* Trecho selecionado *
São Paulo, quarta-feira, 02 de dezembro de 2009

Texto Anterior | Próximo Texto | Índice

TENDÊNCIAS/DEBATES

A Itália aposta na América Latina

FRANCO FRATTINI


A Itália trabalha com afinco para reforçar suas relações bilaterais com o Brasil, país que está prestes a viver um momento histórico

ITÁLIA E América Latina: esta é a quarta edição da conferência nacional, um evento singular, já que une o nosso país não a outro país, mas a todo um continente. É fácil explicar o porquê dessa singularidade. A Itália e a América Latina compartilham tradições históricas, culturais, humanas e religiosas, interesses econômicos, desportivos, paixões e estilos de vida. Há aí uma profunda e sólida identidade que vai além da política.
Hoje, a relação entre a Itália e a América Latina desenvolve-se ao longo de três diretrizes que se complementam: a diretriz bilateral, a europeia e a global.
A crise econômica global não poupou a América Latina, porém encontrou, dessa vez, um subcontinente mais preparado do que no passado. A região cresceu de modo contínuo de 2003 a 2008, com taxa superior a 5%, conseguindo, também, aliviar parcialmente o peso da dívida (alguns países até se tornaram credores).
Há, portanto, condições para que a recuperação econômica em 2010 incentive a América Latina a retomar o caminho saudável dos últimos anos: uma expectativa alimentada também pelo mundo econômico italiano.
Nesse sentido, inúmeras são as histórias de sucesso -especialmente no Brasil, autêntico gigante econômico com excepcionais perspectivas de desenvolvimento.
A Itália trabalha com afinco para reforçar suas relações bilaterais com um país que está prestes a viver um momento histórico, talvez único, com a organização da Copa de 2014, da Olimpíada de 2016, o descobrimento de enormes jazidas petrolíferas "offshore" que o tornarão um exportador de hidrocarbonetos, contas públicas em ordem e um sistema econômico muito saudável, baseado, como o italiano, na economia real, que soube encontrar respostas mais eficazes para a crise do que países vizinhos.
Um país, portanto, que, por seu dinamismo econômico, mas também pela consolidada democracia política e social e pela presença da maior comunidade de origem italiana do mundo (aproximadamente 30 milhões), representa a "plataforma" natural da presença italiana na América do Sul.

* Conjunto de tarefas *
a – Transcreva o trecho do artigo sobre a Itália e a América Latina que começa em "Há, portanto, condições" e termina em "perspectivas de desenvolvimento.".
b – Liste os fatores que, segundo o artigo sobre a Itália e a América Latina, colocam o Brasil prestes a viver um momento histórico.
c – Escreva a continuação do artigo sobre a Itália e a América Latina a partir do ponto em que ele termina.

* Dados registrados *
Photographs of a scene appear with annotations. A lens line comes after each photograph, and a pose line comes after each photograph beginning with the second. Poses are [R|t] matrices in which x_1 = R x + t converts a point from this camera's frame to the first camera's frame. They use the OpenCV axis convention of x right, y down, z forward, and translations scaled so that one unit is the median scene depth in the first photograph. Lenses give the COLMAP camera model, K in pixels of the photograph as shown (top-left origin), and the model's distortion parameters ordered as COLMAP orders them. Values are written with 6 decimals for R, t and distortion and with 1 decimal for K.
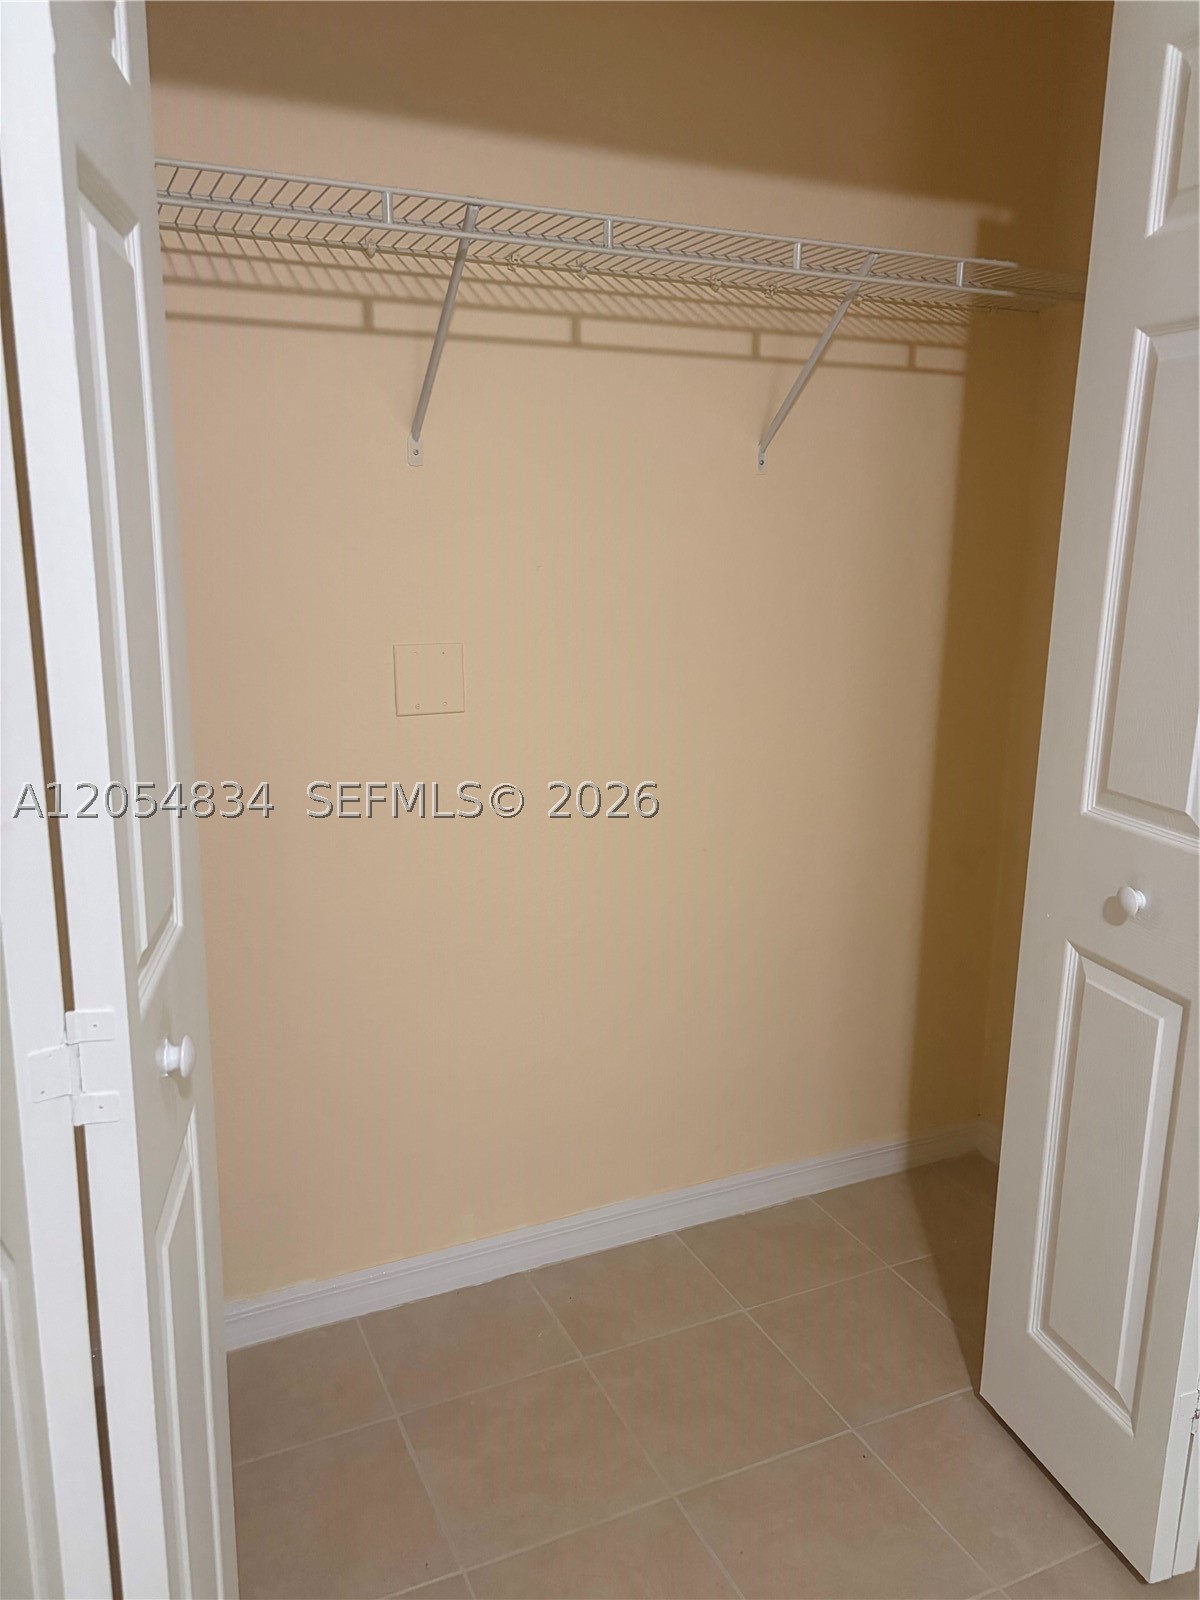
lens RADIAL K [[1209.1, 0, 583.6], [0, 1209.1, 797.1], [0, 0, 1]] dist [0.034186, -0.046412]
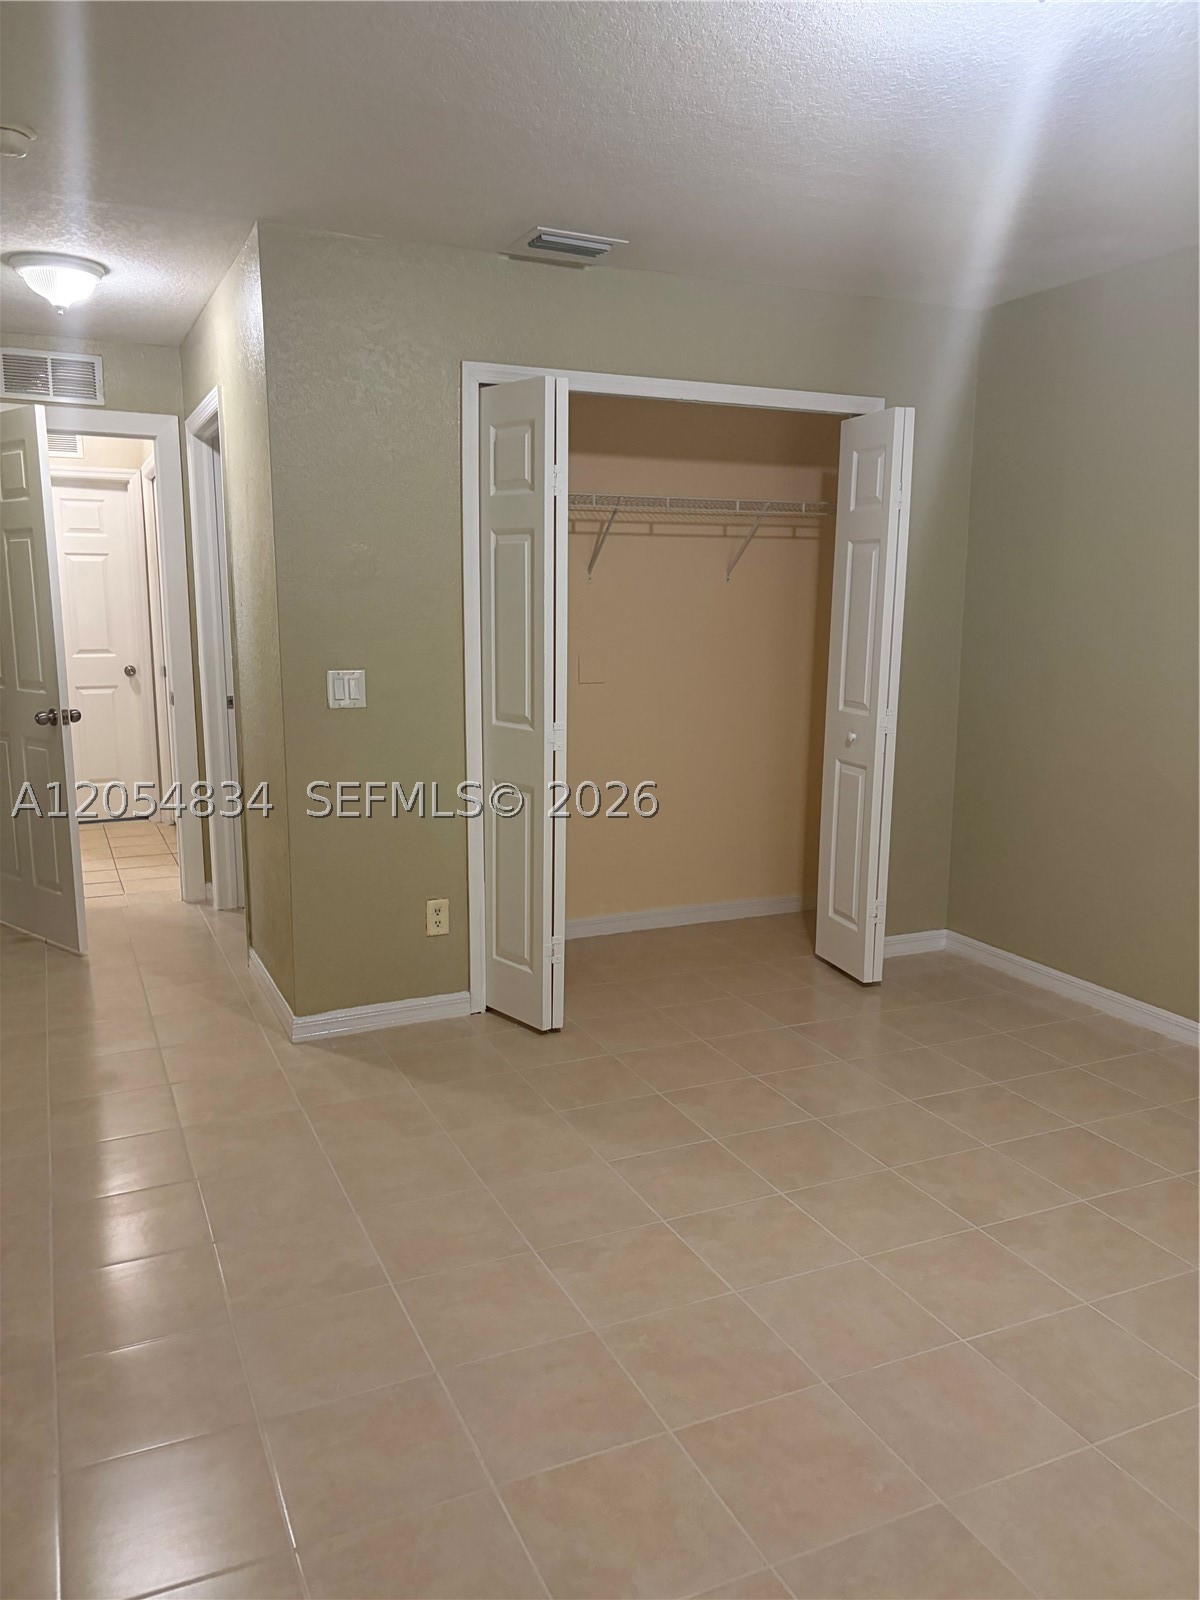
lens RADIAL K [[1209.1, 0, 596.9], [0, 1209.1, 809.2], [0, 0, 1]] dist [0.034186, -0.046412]
pose [[0.999998, -0.001731, -0.000667, -0.110103], [0.001702, 0.999178, -0.040499, 0.272668], [0.000737, 0.040498, 0.999179, -1.367258]]
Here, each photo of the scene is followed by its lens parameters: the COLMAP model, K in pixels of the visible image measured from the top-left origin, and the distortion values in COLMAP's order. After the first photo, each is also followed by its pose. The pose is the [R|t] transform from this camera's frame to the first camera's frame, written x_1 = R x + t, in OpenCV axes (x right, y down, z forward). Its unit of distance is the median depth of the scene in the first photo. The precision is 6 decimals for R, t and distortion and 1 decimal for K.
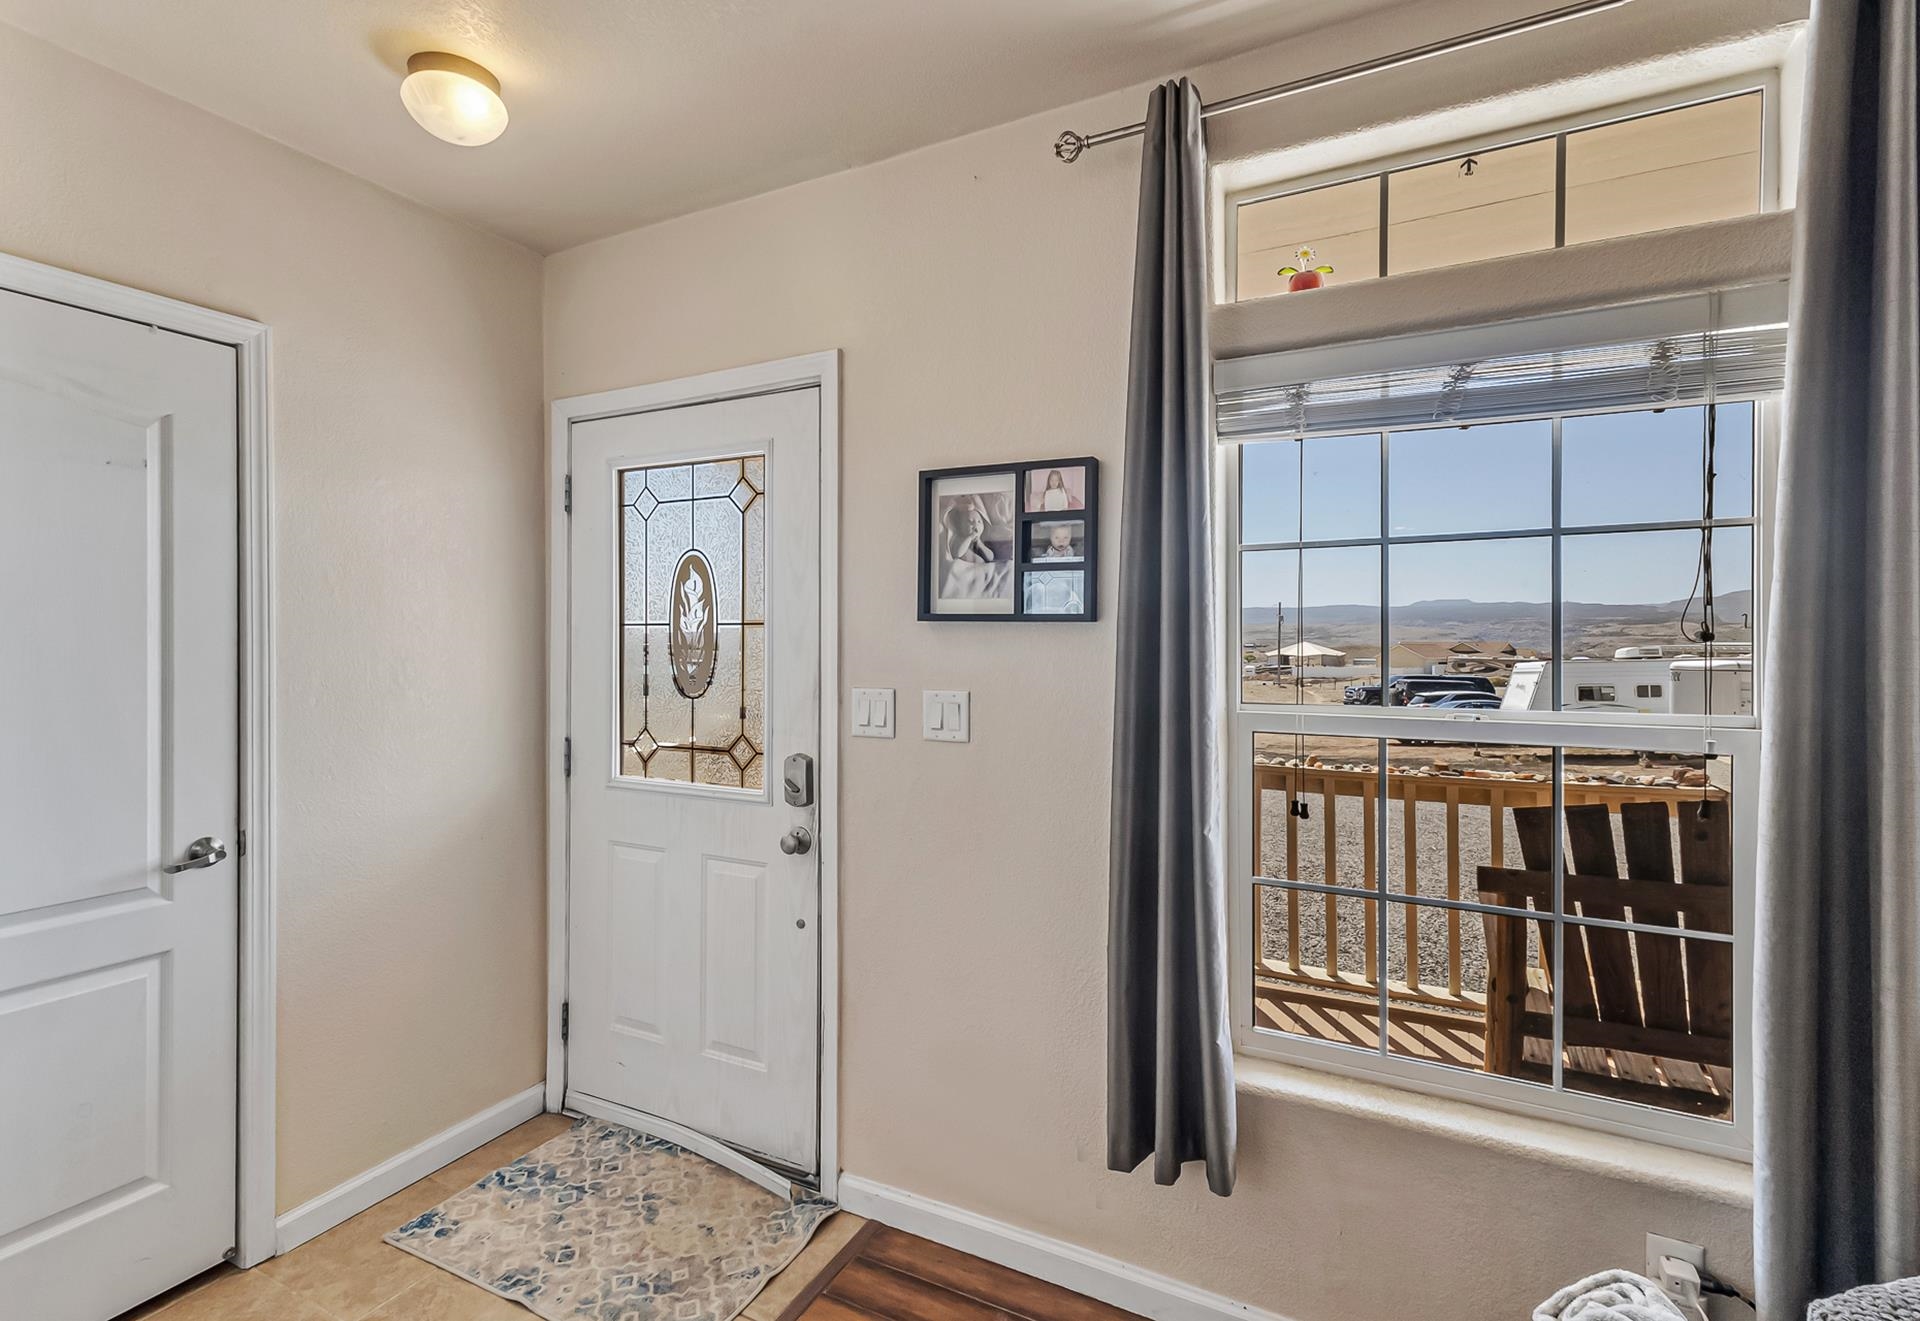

* Respostas às tarefas *
a –
Há, portanto, condições para que a recuperação econômica em 2010 incentive a América Latina a retomar o caminho saudável dos últimos anos: uma expectativa alimentada também pelo mundo econômico italiano.
Nesse sentido, inúmeras são as histórias de sucesso -especialmente no Brasil, autêntico gigante econômico com excepcionais perspectivas de desenvolvimento.

b –
- a organização da Copa de 2014
- a organização da Olimpíada de 2016
- o descobrimento de enormes jazidas petrolíferas "offshore" que o tornarão um exportador de hidrocarbonetos
- contas públicas em ordem
- um sistema econômico muito saudável, baseado na economia real

c –
Nesse contexto, merecem atenção especial as pequenas e médias empresas, com vocação para a internacionalização: colaborando com as eficientes estratégias industriais dos grandes grupos, continuam a operar no Brasil e em toda a América do Sul, levando para a área o melhor daquilo que a Itália tem, seu "made in Italy", e conseguindo superar com sucesso as dificuldades, como aquelas que vivemos nos últimos dois anos.
Existe, porém, a necessidade de um reposicionamento do nosso sistema bancário, ainda de pouca incidência na região, e justamente num momento em que as relações econômicas com os países da região têm se tornado cada vez mais amadurecidas e em pé de igualdade.
Na nossa relação com a América Latina, consideramos a dimensão europeia, isto é, o diálogo entre grandes aglomerados regionais, indispensável e complementar ao diálogo bilateral.
Uma dimensão, porém, que ainda não exprimiu todas as suas potencialidades e que poderia ser aprofundada e ampliada.
Por exemplo, é desejável que se consiga formar o apropriado consenso para que as cúpulas ALC-EU, que reúnem, a cada dois anos, chefes de Estado e de governo e ministros das Relações Exteriores de todos os países da União Europeia e da América Latina, tornem-se anuais.
Devemos, também, considerar a possível adoção de uma verdadeira estratégia plurianual da UE em relação ao subcontinente. Na próxima presidência espanhola, a Itália espera firmemente encontrar um parceiro que compartilhe essa sensibilidade.
Enfim, a América Latina tornou-se parceiro primordial na governança global. Na cúpula de Áquila, o Brasil e o México, ao lado de outros cinco países-chave de outros continentes, passaram a fazer parte de uma cooperação estruturada com os países do G8.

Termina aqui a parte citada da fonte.